The following reflects The Haitian Project’s (THP) statement and update on the ongoing unrest in Haiti as of 5:30am ET on 2-13-2019. The statement has been prepared under the advice of THP President Deacon Patrick Moynihan and Haitian private sector leader, THP Board Member and Head of THP’s Partner Foundations in Haiti Patrick Brun, during their assessment of the situation on the ground early this morning in preparation for the exit of THP’s U.S. Community from Haiti.
North Kingstown, RI & Port-au-Prince, Haiti—February 13, 2019—The Haitian Project (THP) pulled its U.S. community out of Haiti this morning, joining the U.S. Embassy in Haiti which yesterday ordered the departure of family members of Embassy staff under the age of 18 and approved the authorized departure of adult family members and non-emergency U.S. personnel. Louverture Cleary School is closed due to the inability of students and staff to safely travel to the school and will remain closed until the security situation improves.
The situation on the ground in Haiti and/or the fear created by the current conditions has created an impediment to THP’s operation, an operation that has withstood earthquakes and other times of unrest.

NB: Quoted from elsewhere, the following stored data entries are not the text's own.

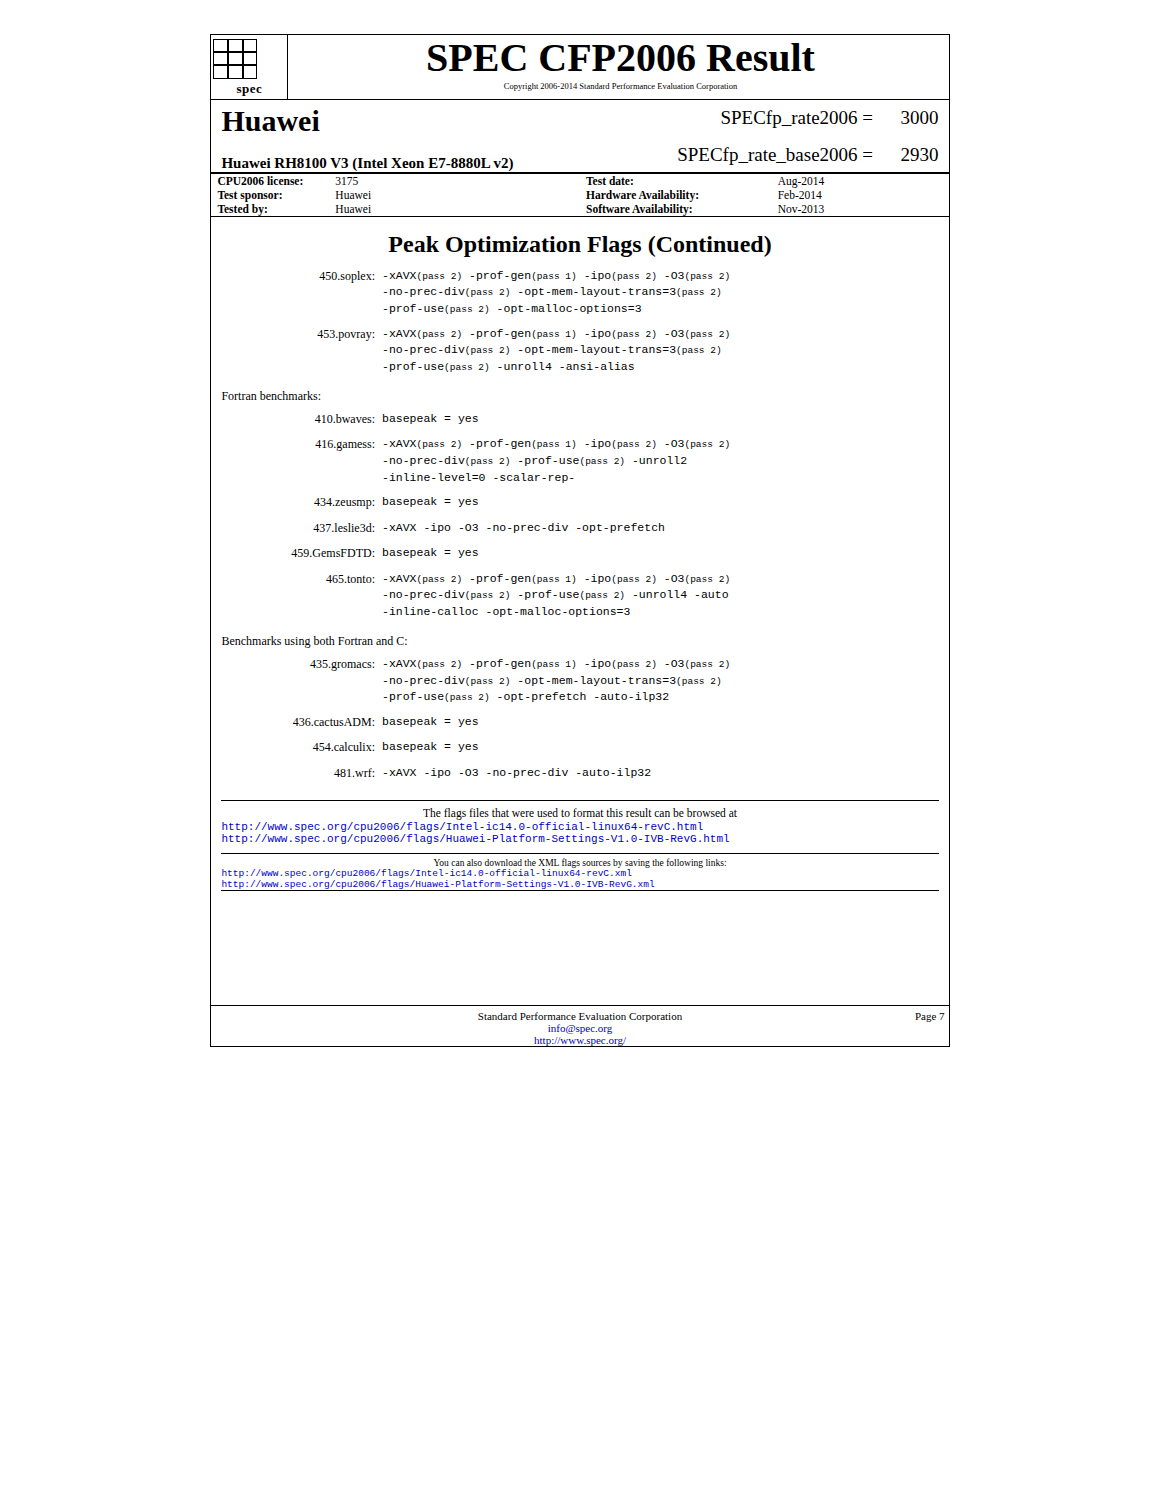spec
SPEC CFP2006 Result
Copyright 2006-2014 Standard Performance Evaluation Corporation
Huawei
SPECfp_rate2006 = 3000
Huawei RH8100 V3 (Intel Xeon E7-8880L v2)
SPECfp_rate_base2006 = 2930
| CPU2006 license: | 3175 | Test date: | Aug-2014 |
| Test sponsor: | Huawei | Hardware Availability: | Feb-2014 |
| Tested by: | Huawei | Software Availability: | Nov-2013 |
Peak Optimization Flags (Continued)
450.soplex: -xAVX(pass 2) -prof-gen(pass 1) -ipo(pass 2) -O3(pass 2)
-no-prec-div(pass 2) -opt-mem-layout-trans=3(pass 2)
-prof-use(pass 2) -opt-malloc-options=3
453.povray: -xAVX(pass 2) -prof-gen(pass 1) -ipo(pass 2) -O3(pass 2)
-no-prec-div(pass 2) -opt-mem-layout-trans=3(pass 2)
-prof-use(pass 2) -unroll4 -ansi-alias
Fortran benchmarks:
410.bwaves: basepeak = yes
416.gamess: -xAVX(pass 2) -prof-gen(pass 1) -ipo(pass 2) -O3(pass 2)
-no-prec-div(pass 2) -prof-use(pass 2) -unroll2
-inline-level=0 -scalar-rep-
434.zeusmp: basepeak = yes
437.leslie3d: -xAVX -ipo -O3 -no-prec-div -opt-prefetch
459.GemsFDTD: basepeak = yes
465.tonto: -xAVX(pass 2) -prof-gen(pass 1) -ipo(pass 2) -O3(pass 2)
-no-prec-div(pass 2) -prof-use(pass 2) -unroll4 -auto
-inline-calloc -opt-malloc-options=3
Benchmarks using both Fortran and C:
435.gromacs: -xAVX(pass 2) -prof-gen(pass 1) -ipo(pass 2) -O3(pass 2)
-no-prec-div(pass 2) -opt-mem-layout-trans=3(pass 2)
-prof-use(pass 2) -opt-prefetch -auto-ilp32
436.cactusADM: basepeak = yes
454.calculix: basepeak = yes
481.wrf: -xAVX -ipo -O3 -no-prec-div -auto-ilp32
The flags files that were used to format this result can be browsed at
http://www.spec.org/cpu2006/flags/Intel-ic14.0-official-linux64-revC.html
http://www.spec.org/cpu2006/flags/Huawei-Platform-Settings-V1.0-IVB-RevG.html
You can also download the XML flags sources by saving the following links:
http://www.spec.org/cpu2006/flags/Intel-ic14.0-official-linux64-revC.xml
http://www.spec.org/cpu2006/flags/Huawei-Platform-Settings-V1.0-IVB-RevG.xml
Page 7
Standard Performance Evaluation Corporation
info@spec.org
http://www.spec.org/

The current unrest is not a civil demonstration, but one involving violence and the destruction of property. It impedes regular daily activity. It is different than the demonstration marches of the past.
It is clear that the general population is not with the movement to bring about an end to the current government. The general population deserves the right to daily activity, schools, marketplaces, etc.
Having monitored the situation closely since it began last week, THP now believes U.S. support is warranted and that U.S. military forces should be deployed to provide security in Haiti once again.
THP President Deacon Patrick Moynihan has provided the following statement on behalf of THP:
“I would hope that the United States will once again support rule of law and ordinary daily life with security forces if necessary. I find it challenging that we have military bases and ongoing activity in regions far away and antithetical to our way of life when Haiti, the second oldest republic in our own neighborhood, is left to chaos. How can we be serious about democracy and the ending of the criminal, immoral legacy created by slavery and not come to the aid of our brothers and sisters in America. America is one and Haiti is at its root.
“My plea for assistance is in the name of the general population, especially the children who are being kept from going to school. Whatever issues may or may not present in the current administration can certainly be better handled through a judicial process rather than the streets. Haiti must emerge from revolution and strife to a full practice of Justice and Democracy based in civil process.”